Entries taken from a collection:

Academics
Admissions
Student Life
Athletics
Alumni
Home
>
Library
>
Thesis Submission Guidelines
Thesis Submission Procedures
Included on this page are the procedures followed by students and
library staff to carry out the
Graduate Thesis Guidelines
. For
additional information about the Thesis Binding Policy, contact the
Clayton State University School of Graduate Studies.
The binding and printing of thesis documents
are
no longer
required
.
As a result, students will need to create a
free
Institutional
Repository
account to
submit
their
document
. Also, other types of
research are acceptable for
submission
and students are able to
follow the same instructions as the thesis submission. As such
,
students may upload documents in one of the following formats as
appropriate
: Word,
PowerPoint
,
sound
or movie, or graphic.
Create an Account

**About this task:** Go through the records and count every line with the word "documents"; the answer is the number alone.

**Answer space:** 2